Ich sehe die Idee, einen einzelnen User als fake in einem ansonsten produktiven System freizuschalten, eher kritisch.

Selbst wenn du den potentiellen Angreifer per chroot stark einschränkst, so hat er doch Zugriff auf den Dienst. Wenn es ihm gelingt, irgendwie den Dienst zu komprimitieren, Serverlast zu verusachen etc. schlägt das sofort durch auf die anderen User.

Schon eher praktikabel erscheint mir da einen eigenen SSH-Server nur für diese Aufgabe zu starten... evtl. den bestehenden auf einen anderen Port legen (wenn möglich), da die Angriffe doch sehr automatisiert auf port 22 gefahren werden (was dann einem honeypot entspricht).
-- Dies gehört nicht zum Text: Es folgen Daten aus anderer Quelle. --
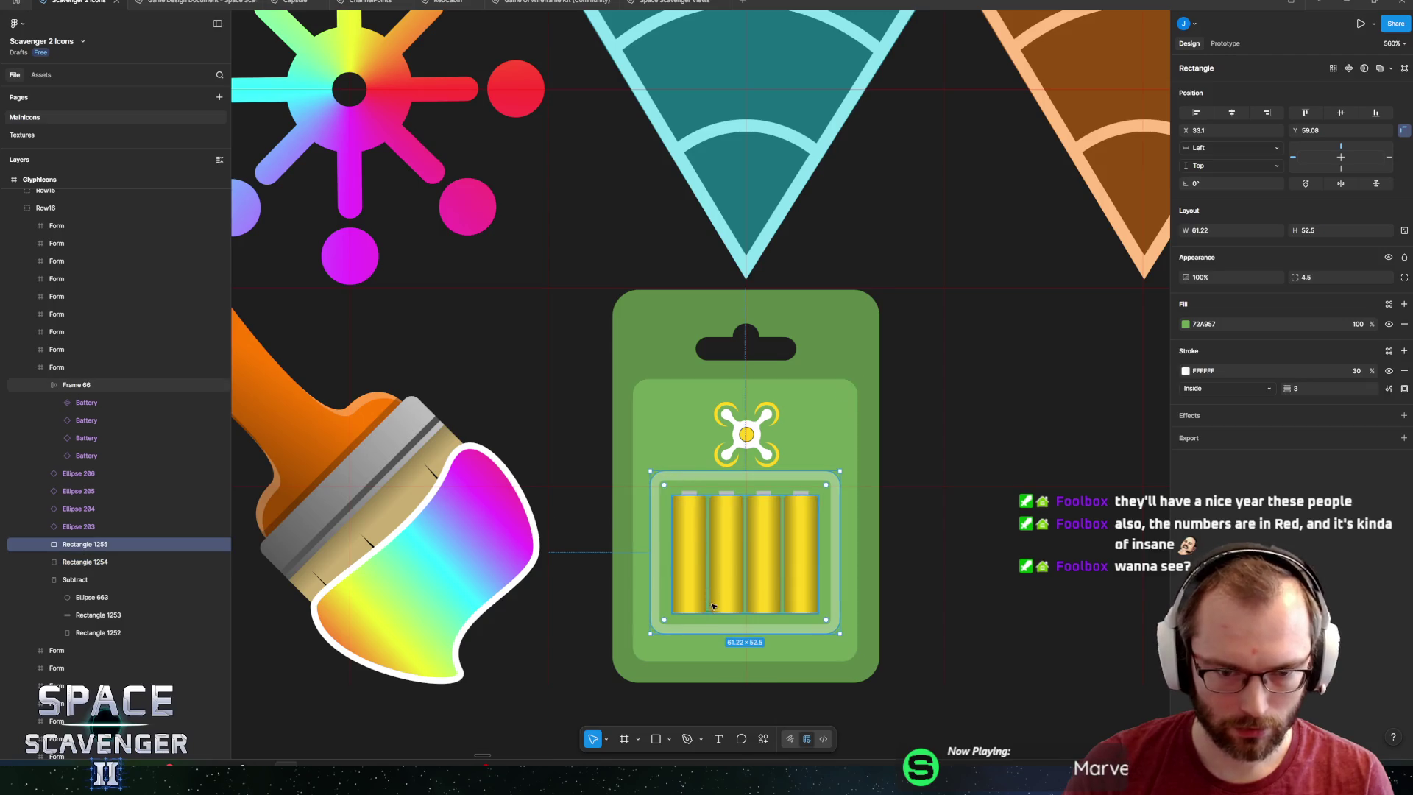
{"action": "left_click_drag", "start_coordinate": [715, 635], "coordinate": [719, 645]}
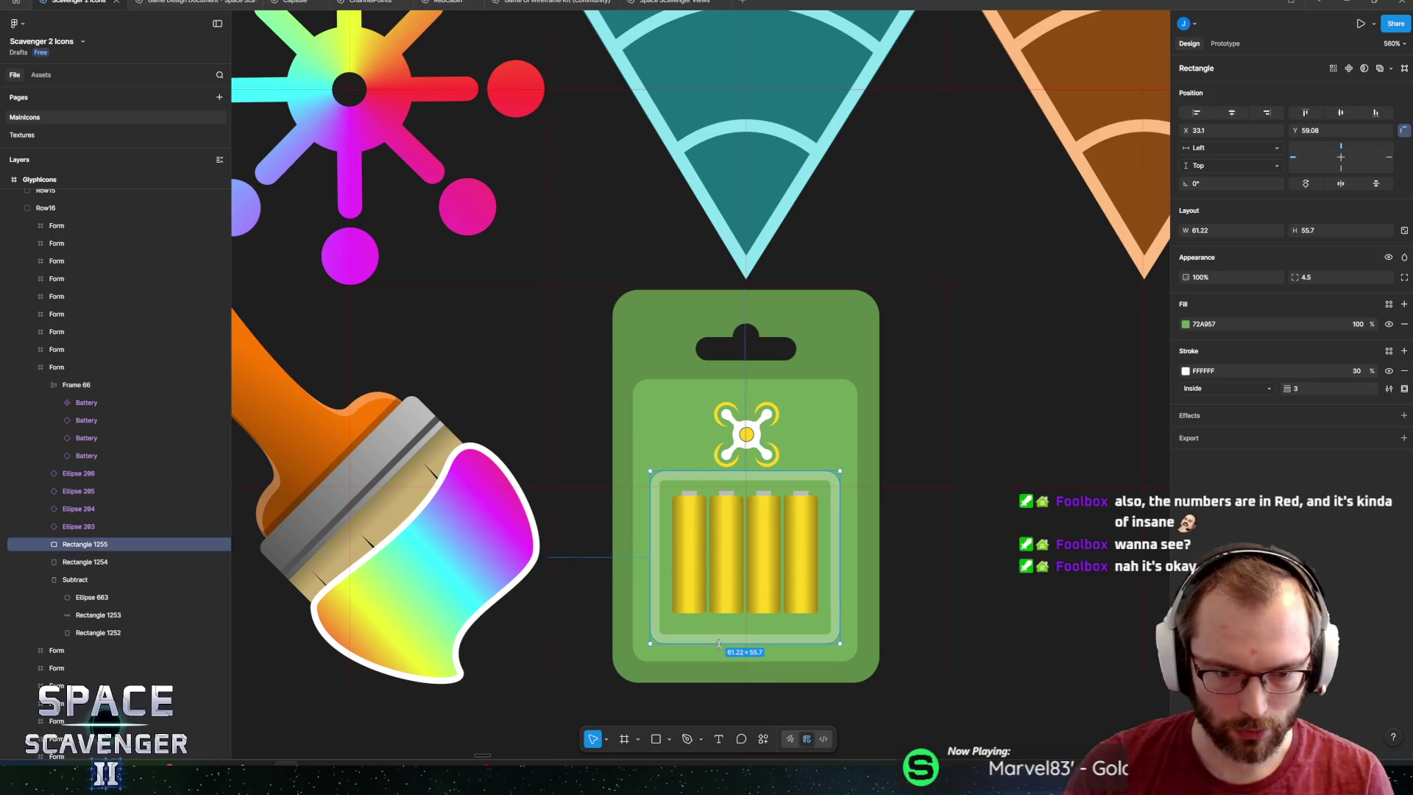
{"action": "key", "text": "ctrl+z"}
{"action": "left_click", "coordinate": [706, 545]}
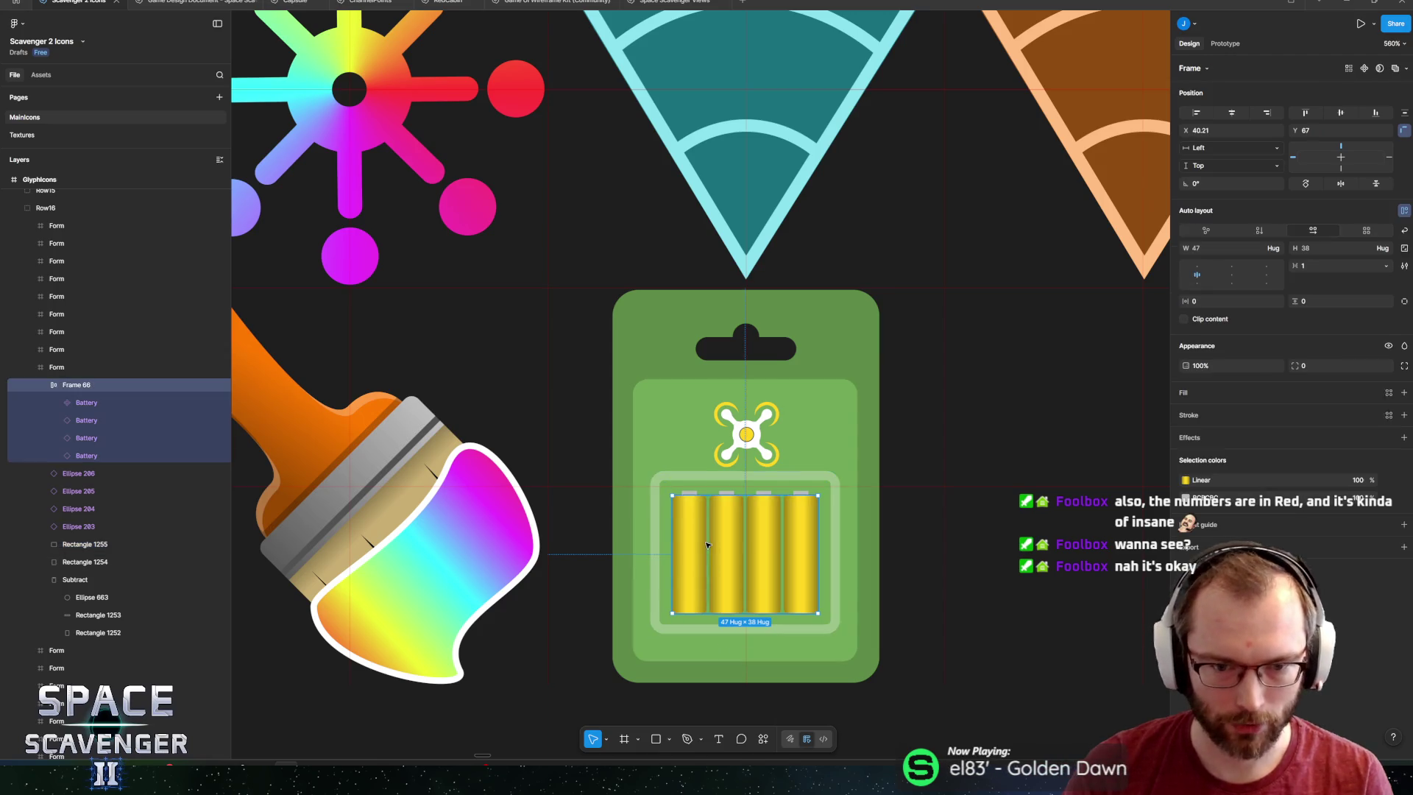
{"action": "left_click", "coordinate": [704, 476], "text": "shift"}
{"action": "left_click_drag", "start_coordinate": [704, 476], "coordinate": [721, 492]}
Oder halt direkt ein eigener Server vor die firewall, der nur für Angriffe zuständig ist (ich kenne jetzt natürlich deine Netzwerktopologie nicht)

----------

## SinoTech

Evtl. dem Angreifer "screen" als login shell zur Verfügung stellen. Das unterstützt auch den Multi-user mode in dem du den Angreifer dann schön beobvachten könntest  :Wink: .

Mfg

Sino

----------

## 76062563

 *shiosai wrote:*   

> Was haltet ihr denn von der Idee.. 

 

Nichts.

Was hast du davon?

----------

## SinoTech

 *76062563 wrote:*   

>  *shiosai wrote:*   Was haltet ihr denn von der Idee..  
> 
> Nichts.
> 
> Was hast du davon?

 

1. Spaß und ...

2. sieht man mal was so einer auf dem System  macht

Mfg

Sino

----------

## 76062563

Sich selbst potentielle Sicherheitslöcher ins System zu bauen empfinde ich persönlich irgendwie nicht als Spaß   :Smile: 

Was wird er schon machen? Irgendwie versuchen root zu kriegen, was ihm vermutlich nicht gelingen wird...

----------

## ChrisM87

Hi,

die Idee mit dem Fakeuser ist zwar lustig, kann aber schnell gefährlich werden.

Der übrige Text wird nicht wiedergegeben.